I consider the Supertunia petunia one of the best flowering annuals for our climate for spring into early summer and in the fall. In the spring, I look for hanging baskets as soon as they become available at local garden centers or home improvement stores. The plants will bloom from spring to fall, depending on the site and soil, without quitting or requiring deadheading. The broad color palette offers a choice for every taste. The blooms attract both butterflies and hummingbirds. Supertunias look fabulous in large containers, but they also do well in hanging baskets and when planted directly into the landscape.
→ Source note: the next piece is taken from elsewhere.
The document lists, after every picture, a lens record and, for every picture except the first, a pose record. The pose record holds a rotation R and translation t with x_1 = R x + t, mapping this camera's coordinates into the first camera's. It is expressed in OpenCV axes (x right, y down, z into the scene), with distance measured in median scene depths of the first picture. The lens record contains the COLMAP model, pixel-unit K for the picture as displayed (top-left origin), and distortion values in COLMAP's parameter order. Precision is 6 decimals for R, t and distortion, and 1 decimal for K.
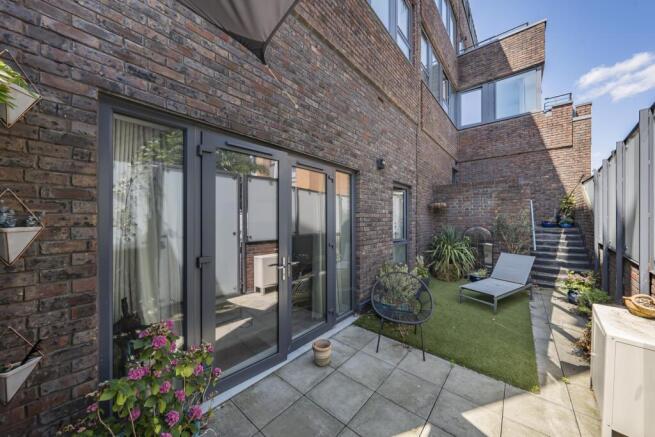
lens RADIAL K [[230.2, 0, 328.3], [0, 230.2, 218.6], [0, 0, 1]] dist [0.001309, 0.000077]
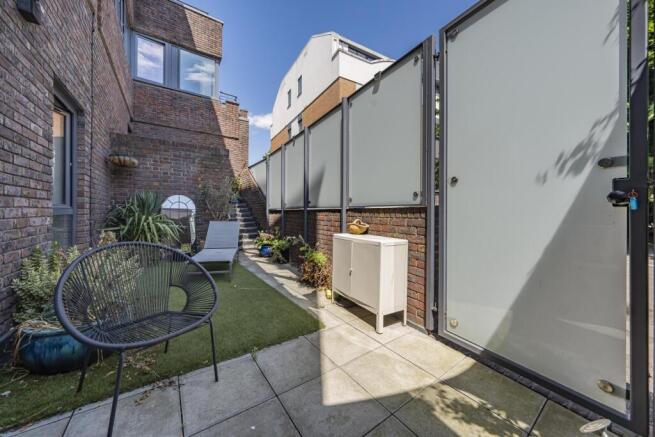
lens RADIAL K [[230.2, 0, 326.4], [0, 230.2, 209.7], [0, 0, 1]] dist [0.001309, 0.000077]
pose [[0.258873, 0.007265, 0.965884, -0.023035], [-0.002989, 0.999973, -0.006720, 0.091720], [-0.965907, -0.001147, 0.258888, 0.264118]]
This year, I purchased hanging baskets in early April. I brought them home and carefully removed the plants, transplanting them into a favorite large planter which I constructed using leftover Trex from a deck project. All my containers are filled with a good quality all-purpose potting mix such as Black Gold, Miracle-Gro, or Proven Winners. My site location gets 6-8 hours of sunlight in the morning and early afternoon. I am considering placing a light trellis over my Trex planter this year as it gets more afternoon sun than petunias can handle in our high heat and humidity. It will be the first attempt in a long time to keep petunias throughout the summer. With only $40 invested, it is worth a try.

Here are some tips from Proven Winners for keeping Supertunias looking their best.

• Plant in a site with at least six hours of direct sun but try to find a spot with morning sun rather than afternoon sun. If you can provide filtered shade in the afternoons, that will also work.

• Provide consistent moisture. These plants are heavy consumers and soil can quickly dry out. A drip watering system can help keep soil consistently moist.

• Feed your plants often. Petunias are hungry feeders. Feed them often with a water-soluble fertilizer every third watering. You can supplement with a slow-release encapsulated fertilizer such as Osmocote.

• Prune lightly in midsummer, cutting off no more that 20% of the plant. It will cause the plant to be without blooms for the next week, but the flowers come back quickly. Follow up with a late summer or early fall trimming to keep Supertunia blooming into the fall months.

Gardening is always an adventure. Over the years, I have moved away from in ground plantings of annuals to container gardening. It’s a low-cost method of gardening that allows for a great amount of experimentation where “mistakes” can be replanted without a great amount of effort or cost. If my attempt to keep Supertunias blooming through the dog days of August and September fails, I can replant! There is always an alternative solution and really no excuse for not having year-round flowers in coastal Georgia!